So I have no issues running syncthing from the main proxmox host, that works just fine. But I’m having issues with it from accessing it when its running in a container. The config is set to use 0.0.0.0, and I’m using this post-up script
to forward 8385 host port to the port 8384 on the container. (even tried using 8385 as target/destination) but I keep getting ERR_CONNECTION_TIMED_OUT. Syncthing is running just fine on the container
Jul 22 14:14:21 nginx syncthing[694]: [BDM6Z] INFO: GUI and API listening on [::]:8384
Jul 22 14:14:21 nginx syncthing[694]: [BDM6Z] INFO: Access the GUI via the following URL: http://127.0.0.1:8384/
So I’m curious as to what’s going on and maybe someone has an idea why it’s not working? Was doubting if I should post this here or the proxmox forums. But maybe someone in here is running syncthing in a container as well.

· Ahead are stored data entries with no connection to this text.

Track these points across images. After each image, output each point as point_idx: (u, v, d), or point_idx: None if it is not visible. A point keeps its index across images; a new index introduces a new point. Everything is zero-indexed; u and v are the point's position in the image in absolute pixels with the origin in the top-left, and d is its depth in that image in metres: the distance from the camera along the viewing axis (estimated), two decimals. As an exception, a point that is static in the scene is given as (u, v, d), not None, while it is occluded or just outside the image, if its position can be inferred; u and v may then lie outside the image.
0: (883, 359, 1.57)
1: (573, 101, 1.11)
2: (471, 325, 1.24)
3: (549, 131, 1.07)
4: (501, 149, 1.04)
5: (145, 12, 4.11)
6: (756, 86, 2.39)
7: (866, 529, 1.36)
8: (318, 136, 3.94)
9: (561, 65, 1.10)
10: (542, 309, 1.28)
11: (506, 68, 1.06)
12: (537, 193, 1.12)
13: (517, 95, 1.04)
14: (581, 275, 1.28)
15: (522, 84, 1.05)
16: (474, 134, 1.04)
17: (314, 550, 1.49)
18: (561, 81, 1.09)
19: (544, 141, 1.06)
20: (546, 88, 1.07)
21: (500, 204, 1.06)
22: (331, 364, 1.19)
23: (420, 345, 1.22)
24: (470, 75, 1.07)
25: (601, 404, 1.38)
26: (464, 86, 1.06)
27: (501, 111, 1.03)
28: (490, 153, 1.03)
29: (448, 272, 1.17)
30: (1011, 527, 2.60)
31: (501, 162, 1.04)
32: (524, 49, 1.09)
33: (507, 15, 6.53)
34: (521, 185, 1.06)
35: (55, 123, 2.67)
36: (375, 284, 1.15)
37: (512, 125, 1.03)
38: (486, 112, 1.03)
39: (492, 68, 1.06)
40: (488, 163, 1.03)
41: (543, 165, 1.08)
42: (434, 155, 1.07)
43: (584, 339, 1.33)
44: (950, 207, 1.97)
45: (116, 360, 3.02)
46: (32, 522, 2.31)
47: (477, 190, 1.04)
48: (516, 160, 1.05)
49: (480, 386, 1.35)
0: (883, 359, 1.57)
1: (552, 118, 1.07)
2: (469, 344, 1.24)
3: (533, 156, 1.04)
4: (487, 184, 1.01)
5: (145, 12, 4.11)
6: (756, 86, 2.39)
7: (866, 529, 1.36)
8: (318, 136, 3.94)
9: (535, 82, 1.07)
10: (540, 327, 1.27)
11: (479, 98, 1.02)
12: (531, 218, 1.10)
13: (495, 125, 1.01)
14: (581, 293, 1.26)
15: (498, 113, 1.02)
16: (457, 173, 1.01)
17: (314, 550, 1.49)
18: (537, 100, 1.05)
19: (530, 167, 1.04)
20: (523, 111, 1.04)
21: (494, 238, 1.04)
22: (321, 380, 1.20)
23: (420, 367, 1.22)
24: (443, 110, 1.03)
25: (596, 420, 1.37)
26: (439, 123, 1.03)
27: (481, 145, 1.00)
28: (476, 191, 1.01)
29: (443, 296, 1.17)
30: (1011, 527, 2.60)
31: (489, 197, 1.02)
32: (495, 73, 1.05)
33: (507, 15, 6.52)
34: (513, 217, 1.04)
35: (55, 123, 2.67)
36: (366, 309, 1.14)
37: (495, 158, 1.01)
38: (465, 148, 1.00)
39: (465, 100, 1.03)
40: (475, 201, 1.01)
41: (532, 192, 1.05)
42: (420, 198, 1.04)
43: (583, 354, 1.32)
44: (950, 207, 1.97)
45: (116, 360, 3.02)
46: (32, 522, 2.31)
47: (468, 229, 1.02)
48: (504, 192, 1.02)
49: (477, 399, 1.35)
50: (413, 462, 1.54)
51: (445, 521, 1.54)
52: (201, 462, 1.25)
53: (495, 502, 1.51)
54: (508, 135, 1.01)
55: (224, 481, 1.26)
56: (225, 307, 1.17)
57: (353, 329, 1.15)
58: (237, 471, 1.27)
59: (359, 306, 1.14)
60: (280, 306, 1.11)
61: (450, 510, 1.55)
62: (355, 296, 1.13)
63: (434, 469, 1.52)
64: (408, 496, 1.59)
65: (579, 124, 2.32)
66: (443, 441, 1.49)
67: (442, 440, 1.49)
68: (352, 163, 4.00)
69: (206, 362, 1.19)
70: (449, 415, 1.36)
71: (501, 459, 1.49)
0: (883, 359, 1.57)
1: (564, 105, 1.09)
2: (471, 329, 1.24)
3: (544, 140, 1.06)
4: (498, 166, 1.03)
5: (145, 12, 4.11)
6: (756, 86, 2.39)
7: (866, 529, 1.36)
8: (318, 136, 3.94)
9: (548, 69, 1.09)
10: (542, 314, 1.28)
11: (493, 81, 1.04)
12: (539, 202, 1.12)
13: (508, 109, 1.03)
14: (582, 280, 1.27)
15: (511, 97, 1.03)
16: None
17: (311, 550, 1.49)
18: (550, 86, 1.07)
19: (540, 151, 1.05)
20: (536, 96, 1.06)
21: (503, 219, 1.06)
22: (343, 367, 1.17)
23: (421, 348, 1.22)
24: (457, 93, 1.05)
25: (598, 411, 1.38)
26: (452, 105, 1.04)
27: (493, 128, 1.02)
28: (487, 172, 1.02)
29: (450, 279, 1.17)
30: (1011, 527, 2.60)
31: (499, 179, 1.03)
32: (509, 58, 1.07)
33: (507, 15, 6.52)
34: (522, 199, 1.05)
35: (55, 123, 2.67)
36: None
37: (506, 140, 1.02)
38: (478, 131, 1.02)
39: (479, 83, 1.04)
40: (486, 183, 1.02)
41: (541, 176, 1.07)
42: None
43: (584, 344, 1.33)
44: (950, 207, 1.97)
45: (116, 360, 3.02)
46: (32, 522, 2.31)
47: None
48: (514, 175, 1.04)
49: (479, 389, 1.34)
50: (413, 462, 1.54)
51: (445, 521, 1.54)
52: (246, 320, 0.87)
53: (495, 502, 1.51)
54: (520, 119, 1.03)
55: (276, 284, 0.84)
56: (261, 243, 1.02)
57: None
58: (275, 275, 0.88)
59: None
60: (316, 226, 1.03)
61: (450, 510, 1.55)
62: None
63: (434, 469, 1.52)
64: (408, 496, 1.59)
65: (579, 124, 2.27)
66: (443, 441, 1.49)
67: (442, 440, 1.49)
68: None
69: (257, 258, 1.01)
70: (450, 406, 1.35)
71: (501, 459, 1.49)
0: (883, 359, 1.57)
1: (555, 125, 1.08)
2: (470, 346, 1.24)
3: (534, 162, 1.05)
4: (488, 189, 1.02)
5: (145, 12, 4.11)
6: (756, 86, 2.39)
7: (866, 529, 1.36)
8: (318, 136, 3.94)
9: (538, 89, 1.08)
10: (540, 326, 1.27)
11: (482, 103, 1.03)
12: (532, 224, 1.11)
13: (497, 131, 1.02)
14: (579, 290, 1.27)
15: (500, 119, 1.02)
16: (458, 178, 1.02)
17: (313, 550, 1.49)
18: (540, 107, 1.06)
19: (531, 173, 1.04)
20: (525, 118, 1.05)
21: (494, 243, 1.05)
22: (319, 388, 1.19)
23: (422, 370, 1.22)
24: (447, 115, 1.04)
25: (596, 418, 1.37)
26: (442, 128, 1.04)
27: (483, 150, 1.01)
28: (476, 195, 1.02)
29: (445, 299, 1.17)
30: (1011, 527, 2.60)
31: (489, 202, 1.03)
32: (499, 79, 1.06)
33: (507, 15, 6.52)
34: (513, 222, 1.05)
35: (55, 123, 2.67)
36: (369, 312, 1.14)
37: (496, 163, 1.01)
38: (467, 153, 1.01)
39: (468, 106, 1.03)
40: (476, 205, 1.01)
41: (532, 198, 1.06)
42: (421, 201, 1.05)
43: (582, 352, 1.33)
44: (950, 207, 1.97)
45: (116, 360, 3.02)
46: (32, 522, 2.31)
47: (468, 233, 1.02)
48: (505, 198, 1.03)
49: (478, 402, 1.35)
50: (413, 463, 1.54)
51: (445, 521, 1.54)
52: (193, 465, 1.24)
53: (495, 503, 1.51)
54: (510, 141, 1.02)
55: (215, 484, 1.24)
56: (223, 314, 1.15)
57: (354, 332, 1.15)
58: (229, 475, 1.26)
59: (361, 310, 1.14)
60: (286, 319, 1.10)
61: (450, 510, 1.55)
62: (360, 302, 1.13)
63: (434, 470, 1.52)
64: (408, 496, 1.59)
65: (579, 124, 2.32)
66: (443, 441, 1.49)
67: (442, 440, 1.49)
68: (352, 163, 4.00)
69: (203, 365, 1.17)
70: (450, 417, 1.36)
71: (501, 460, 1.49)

All the other post-up scripts (eg, port xx to port 22 on the container) (for ssh) works just fine.
I’m aware, but 8384 is already used by the proxmox host. So I tried using 0.0.0.0:8380 / 0.0.0.0:8385 (random ports close to the original) for the container. Seeing these ports aren’t used anywhere else on the system, this should work just fine.
Is there a reason why the container isn’t using the default network bridge in PVE and assigned an IP address from the LAN so that Syncthing can be accessed directly without port forwarding?
(I’m assuming the container is LXC, and if so, which Linux distro?)
Did you disable PVE’s firewall option or update the list of allowed ports for the container?
My system has a single IP address with vmbr0 as the main bridge and vmbr1 for the virtual bridge. vmbr1 is used by the containers and the IP address of vmbr1 is shared among all the containers. As far as I know, port forwarding is required with this method.
Ya, I’ve updated the firewall rules. Else syncthing on the host wouldn’t work properly. Updating the firewall rules on the container is pointless though, seeing the post-up port forward method I’m using is “bypassing” the firewall rules so to speak.
It depends on where the firewall rules are… if the container is firewalled, the PVE host is subject to the same restrictions because it’s just another host device on the bridged network.